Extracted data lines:
_____

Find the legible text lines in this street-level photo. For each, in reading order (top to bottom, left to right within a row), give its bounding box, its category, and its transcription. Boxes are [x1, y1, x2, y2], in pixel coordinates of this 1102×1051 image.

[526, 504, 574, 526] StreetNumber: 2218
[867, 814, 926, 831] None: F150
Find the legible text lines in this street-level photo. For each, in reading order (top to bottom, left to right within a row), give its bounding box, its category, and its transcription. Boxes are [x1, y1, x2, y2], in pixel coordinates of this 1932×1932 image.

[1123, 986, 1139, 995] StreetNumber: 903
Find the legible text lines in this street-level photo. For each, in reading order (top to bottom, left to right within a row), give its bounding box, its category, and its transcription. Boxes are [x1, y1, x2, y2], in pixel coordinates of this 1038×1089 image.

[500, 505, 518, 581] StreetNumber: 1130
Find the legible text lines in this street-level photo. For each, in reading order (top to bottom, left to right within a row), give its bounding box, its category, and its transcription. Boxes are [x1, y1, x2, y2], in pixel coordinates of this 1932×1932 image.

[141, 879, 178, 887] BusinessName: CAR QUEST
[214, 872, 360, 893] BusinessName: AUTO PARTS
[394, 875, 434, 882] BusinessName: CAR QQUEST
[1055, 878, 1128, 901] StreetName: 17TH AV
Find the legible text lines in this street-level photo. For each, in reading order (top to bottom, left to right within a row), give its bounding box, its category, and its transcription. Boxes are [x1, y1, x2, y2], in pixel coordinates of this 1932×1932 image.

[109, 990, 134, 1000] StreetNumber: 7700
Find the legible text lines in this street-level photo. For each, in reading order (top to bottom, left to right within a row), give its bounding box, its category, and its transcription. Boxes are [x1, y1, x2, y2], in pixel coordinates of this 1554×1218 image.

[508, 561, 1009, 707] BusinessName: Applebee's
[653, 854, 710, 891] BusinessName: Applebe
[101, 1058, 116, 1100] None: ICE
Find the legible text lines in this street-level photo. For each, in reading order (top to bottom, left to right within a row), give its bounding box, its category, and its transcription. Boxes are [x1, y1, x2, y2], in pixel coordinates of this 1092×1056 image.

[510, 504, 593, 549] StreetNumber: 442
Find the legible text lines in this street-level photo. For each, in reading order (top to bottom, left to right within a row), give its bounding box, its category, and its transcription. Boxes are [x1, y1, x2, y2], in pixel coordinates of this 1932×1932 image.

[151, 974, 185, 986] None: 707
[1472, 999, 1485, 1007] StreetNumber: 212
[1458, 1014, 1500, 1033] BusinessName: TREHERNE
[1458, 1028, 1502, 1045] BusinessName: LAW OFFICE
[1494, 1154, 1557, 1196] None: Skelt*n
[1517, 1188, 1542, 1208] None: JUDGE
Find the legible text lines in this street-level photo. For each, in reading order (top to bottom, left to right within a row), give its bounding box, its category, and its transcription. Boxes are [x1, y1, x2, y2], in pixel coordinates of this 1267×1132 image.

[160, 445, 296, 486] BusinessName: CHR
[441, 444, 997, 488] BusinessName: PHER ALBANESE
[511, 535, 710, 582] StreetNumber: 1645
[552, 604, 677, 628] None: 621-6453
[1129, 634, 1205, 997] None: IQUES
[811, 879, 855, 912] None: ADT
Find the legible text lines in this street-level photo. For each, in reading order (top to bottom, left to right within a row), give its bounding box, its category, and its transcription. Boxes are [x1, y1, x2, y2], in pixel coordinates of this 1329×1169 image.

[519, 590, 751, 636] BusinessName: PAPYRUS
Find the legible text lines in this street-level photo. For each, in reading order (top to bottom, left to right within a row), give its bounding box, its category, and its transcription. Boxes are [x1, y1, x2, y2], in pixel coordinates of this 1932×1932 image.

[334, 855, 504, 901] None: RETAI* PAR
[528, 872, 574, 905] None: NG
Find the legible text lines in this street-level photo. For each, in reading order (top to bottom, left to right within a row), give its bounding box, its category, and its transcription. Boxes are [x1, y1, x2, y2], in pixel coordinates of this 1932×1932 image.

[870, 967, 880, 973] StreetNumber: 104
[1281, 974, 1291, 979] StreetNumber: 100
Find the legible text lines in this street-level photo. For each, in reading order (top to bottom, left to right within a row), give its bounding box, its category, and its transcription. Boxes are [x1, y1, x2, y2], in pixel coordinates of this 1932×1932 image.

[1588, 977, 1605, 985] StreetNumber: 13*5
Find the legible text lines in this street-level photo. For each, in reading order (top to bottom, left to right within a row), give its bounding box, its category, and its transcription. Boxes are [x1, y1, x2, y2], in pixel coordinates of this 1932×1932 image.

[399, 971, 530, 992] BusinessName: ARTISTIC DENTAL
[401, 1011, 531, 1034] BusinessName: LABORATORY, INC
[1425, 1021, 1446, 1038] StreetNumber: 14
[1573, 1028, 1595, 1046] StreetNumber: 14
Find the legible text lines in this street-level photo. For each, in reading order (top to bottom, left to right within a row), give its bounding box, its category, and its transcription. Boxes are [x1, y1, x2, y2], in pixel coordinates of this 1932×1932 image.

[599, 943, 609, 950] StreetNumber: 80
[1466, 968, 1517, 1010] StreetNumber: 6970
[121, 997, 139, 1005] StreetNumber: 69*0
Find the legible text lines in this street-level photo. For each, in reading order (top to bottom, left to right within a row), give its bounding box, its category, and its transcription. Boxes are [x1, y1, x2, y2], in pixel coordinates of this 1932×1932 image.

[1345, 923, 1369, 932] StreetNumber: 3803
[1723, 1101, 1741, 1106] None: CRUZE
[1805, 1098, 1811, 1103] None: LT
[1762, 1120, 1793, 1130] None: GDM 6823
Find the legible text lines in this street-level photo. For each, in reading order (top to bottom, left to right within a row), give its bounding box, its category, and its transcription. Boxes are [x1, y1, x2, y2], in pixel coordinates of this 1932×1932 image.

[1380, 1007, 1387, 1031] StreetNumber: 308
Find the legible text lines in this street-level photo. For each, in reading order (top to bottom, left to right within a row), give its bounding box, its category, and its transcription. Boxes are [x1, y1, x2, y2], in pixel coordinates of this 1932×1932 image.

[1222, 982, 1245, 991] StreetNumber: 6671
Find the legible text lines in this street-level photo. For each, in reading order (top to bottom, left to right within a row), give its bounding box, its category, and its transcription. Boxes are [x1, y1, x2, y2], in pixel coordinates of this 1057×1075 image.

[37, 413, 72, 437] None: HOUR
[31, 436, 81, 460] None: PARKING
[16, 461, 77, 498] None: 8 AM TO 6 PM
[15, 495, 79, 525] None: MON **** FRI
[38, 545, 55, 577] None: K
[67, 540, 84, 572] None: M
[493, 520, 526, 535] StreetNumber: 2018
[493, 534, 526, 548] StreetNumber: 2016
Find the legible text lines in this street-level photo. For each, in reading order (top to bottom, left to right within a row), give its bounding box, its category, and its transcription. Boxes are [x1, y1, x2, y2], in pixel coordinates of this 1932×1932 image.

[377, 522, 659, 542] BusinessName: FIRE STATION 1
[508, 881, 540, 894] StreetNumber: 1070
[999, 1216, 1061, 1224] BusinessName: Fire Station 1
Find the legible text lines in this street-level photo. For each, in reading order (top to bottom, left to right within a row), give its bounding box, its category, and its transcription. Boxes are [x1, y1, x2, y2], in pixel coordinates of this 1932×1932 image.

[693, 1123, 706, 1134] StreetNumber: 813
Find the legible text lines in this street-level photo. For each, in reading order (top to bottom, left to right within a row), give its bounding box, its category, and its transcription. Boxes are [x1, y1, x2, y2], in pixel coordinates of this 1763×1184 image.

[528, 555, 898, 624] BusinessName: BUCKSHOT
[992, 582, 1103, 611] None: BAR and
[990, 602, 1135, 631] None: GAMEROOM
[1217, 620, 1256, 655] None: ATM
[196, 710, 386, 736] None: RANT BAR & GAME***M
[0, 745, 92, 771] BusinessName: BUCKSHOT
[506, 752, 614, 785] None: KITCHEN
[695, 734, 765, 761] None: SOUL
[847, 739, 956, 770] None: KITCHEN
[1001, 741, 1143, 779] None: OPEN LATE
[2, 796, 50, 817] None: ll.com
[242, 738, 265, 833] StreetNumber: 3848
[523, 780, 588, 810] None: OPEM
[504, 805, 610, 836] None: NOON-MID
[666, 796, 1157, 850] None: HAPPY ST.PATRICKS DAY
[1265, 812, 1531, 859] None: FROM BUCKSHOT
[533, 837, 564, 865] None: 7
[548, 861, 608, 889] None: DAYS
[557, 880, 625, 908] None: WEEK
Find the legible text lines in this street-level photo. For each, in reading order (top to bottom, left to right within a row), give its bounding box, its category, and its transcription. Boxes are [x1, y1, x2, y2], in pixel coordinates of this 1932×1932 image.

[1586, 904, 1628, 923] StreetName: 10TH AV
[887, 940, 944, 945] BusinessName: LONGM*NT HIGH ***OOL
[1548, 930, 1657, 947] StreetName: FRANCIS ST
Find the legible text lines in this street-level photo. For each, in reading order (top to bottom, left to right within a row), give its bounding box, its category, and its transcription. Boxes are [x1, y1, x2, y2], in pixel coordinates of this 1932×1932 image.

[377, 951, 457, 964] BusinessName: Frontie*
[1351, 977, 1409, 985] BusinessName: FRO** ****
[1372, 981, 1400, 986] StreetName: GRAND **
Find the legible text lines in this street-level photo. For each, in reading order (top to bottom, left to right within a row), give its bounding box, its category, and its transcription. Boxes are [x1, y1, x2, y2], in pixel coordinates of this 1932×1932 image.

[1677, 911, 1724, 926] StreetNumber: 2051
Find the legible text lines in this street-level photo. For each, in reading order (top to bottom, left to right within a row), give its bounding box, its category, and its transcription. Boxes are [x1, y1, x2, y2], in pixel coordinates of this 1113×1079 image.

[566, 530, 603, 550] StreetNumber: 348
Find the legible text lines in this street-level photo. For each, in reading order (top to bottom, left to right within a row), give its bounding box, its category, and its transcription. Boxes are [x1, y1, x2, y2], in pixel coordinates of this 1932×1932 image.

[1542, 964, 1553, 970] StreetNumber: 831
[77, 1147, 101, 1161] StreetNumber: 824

_____

What needs to be done:
Swap "street-level" for "roadside" in the lines running from the one containing "this 1113×1079 image." through the last line, both ends included. Give only those lines, with nothing else changed.

Response for this exercise:
Find the legible text lines in this roadside photo. For each, in reading order (top to bottom, left to right within a row), give its bounding box, its category, and its transcription. Boxes are [x1, y1, x2, y2], in pixel coordinates of this 1113×1079 image.

[566, 530, 603, 550] StreetNumber: 348
Find the legible text lines in this roadside photo. For each, in reading order (top to bottom, left to right within a row), give its bounding box, its category, and its transcription. Boxes are [x1, y1, x2, y2], in pixel coordinates of this 1932×1932 image.

[1542, 964, 1553, 970] StreetNumber: 831
[77, 1147, 101, 1161] StreetNumber: 824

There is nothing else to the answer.